NELSON DE SÁ
DA FOLHAPRESS
A China estaria deixando de comprar soja americana, podendo se voltar quase inteiramente para a brasileira. Foi o que concluiu, em tom de aviso, um relatório da consultoria americana AgResource, publicado pelo site da Bolsa de Mercadorias de Chicago.
“Em meados de maio, a China já teria normalmente garantido pelo menos 1 milhão de toneladas de soja dos Estados Unidos para entrega no ano comercial seguinte”, afirma o texto. “Neste ano, os EUA não venderam uma tonelada à China para entrega no ano comercial 2024/25.”
Com isso, “é possível que a China, em 2025 e além, consiga obter quase toda a sua soja do Brasil”. O “white paper” da AgResource recorre a dados do Departamento de Agricultura dos EUA para sustentar sua avaliação.
De imediato, para este ano, o quadro dependeria da safra brasileira, se consegue ou não confirmar um volume capaz de suprir a demanda chinesa a ponto de Pequim prescindir da soja dos EUA. Seja como for, “não parece que a China vá importar uma tonelada sequer dos EUA acima do que absolutamente precisar”.
Daí para a frente, o relatório se diz preocupado que o comércio mundial de soja seja “impactado pela política” devido às relações abaladas entre Washington e Pequim. Não haveria perspectiva de melhora “não importa quem seja presidente em janeiro de 2025”, se Joe Biden ou Donald Trump.
O relatório foi recebido com ceticismo no Brasil, apontando-se para o risco de dependência ainda maior do país frente à China, mas sobretudo na direção contrária.
Para o ex-presidente da Conab (Companhia Nacional de Abastecimento), hoje coordenador do Centro de Estudos do Agronegócio da Fundação Getúlio Vargas, Guilherme Bastos, a projeção da AgResource não é factível, sublinhando que a China evitaria depender tanto do Brasil.
“Eles fazerem o suprimento de apenas uma fonte é muito pouco provável, eles não são loucos”, diz o engenheiro agrônomo. “Quando começou a primeira guerra comercial do Trump com a China, de fato, houve desaceleração nas compras, tanto que abriu oportunidades para o Brasil. Mas parar completamente, não.”

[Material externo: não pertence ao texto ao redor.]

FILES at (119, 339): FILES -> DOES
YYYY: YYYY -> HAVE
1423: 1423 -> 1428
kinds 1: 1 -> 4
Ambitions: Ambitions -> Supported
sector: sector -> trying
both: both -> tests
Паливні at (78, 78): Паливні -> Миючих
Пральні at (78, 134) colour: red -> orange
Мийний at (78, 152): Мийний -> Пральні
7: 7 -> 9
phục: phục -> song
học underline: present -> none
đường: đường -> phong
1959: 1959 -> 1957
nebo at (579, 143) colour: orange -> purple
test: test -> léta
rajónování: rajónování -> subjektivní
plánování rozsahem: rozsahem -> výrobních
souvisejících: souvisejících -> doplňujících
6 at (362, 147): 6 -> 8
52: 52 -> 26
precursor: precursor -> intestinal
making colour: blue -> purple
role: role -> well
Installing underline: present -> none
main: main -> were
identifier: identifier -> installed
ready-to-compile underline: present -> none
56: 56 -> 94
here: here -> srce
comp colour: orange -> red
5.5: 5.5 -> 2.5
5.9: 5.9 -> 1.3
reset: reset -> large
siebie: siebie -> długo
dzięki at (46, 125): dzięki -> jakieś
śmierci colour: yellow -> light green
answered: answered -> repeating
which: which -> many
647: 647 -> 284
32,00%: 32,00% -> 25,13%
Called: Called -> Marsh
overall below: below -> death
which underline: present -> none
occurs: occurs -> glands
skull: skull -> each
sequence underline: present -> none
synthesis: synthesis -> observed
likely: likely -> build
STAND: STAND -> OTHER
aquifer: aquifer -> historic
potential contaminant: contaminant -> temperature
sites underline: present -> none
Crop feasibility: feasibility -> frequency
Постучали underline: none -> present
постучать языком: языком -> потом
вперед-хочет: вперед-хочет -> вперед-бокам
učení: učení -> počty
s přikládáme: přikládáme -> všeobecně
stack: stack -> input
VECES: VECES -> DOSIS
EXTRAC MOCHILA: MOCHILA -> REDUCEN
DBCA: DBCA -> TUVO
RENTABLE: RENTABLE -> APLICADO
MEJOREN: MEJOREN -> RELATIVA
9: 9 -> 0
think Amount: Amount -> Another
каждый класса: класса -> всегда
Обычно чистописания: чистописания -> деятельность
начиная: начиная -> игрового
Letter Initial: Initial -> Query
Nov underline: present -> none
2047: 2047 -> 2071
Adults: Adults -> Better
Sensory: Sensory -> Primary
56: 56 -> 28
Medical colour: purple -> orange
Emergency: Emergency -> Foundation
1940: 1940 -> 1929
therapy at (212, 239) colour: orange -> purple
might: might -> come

Ele lembra que no início de junho, diante da medida provisória brasileira que restringia uma compensação de tributos no setor, a China voltou imediatamente a comprar soja nos EUA. A MP foi abandonada pouco depois.
Bastos acrescenta que “sempre tem a questão de preço”, como evidenciado no próprio levantamento. No momento, o Brasil tem os preços mais competitivos, enquanto os EUA estão na entressafra, “plantando agora a próxima safra”.
Por outro lado, ele avalia que “o Brasil tem excedente exportável para atender a demanda chinesa” por soja. Ela estaria entre 105 milhões e 106 milhões de toneladas, e o excedente brasileiro, pouco abaixo disso, em 101 milhões e 102 milhões de toneladas.
Para ele, a China só deixaria de importar dos EUA se o quadro geopolítico mudasse: “Ela pode [fazê-lo ao] ver complicações lá na frente, retaliações em termos comerciais”.
Questionado sobre o risco de dependência do Brasil em soja, na saída de um evento com o setor agrícola brasileiro em Pequim, o chefe do Departamento Internacional do Partido Comunista, Liu Jianchao, respondeu: “Como disse o presidente Xi Jinping, temos que segurar a tigela de arroz em nossas próprias mãos”.
“Somos capazes de abastecer nosso povo com nosso próprio campo produzindo alimentos”, disse. “Mas garantimos, em relação à segurança alimentar, a cooperação de que precisamos com outros países, inclusive o Brasil, um parceiro muito forte e importante.”
Acrescentou que a China tem boas relações, para tanto, “com países como a Rússia, como o Vietnã, como os Estados Unidos também. Precisamos ter essa colaboração, para garantir a segurança alimentar”.
Cotado para ser o próximo chanceler chinês, Liu disse que o forte vínculo sino-brasileiro em agricultura, que no evento abordou desde a produção de pequenos tratores chineses no Nordeste até a cooperação entre as principais faculdades da área, serve de modelo para outros países em desenvolvimento.
E que, “diante do consenso entre ambos os líderes [Xi e Lula], há uma boa oportunidade para levar adiante” essa relação. “Haverá algumas ações de Estado muito importantes, paralelamente à cúpula do G20 no Brasil”, afirmou.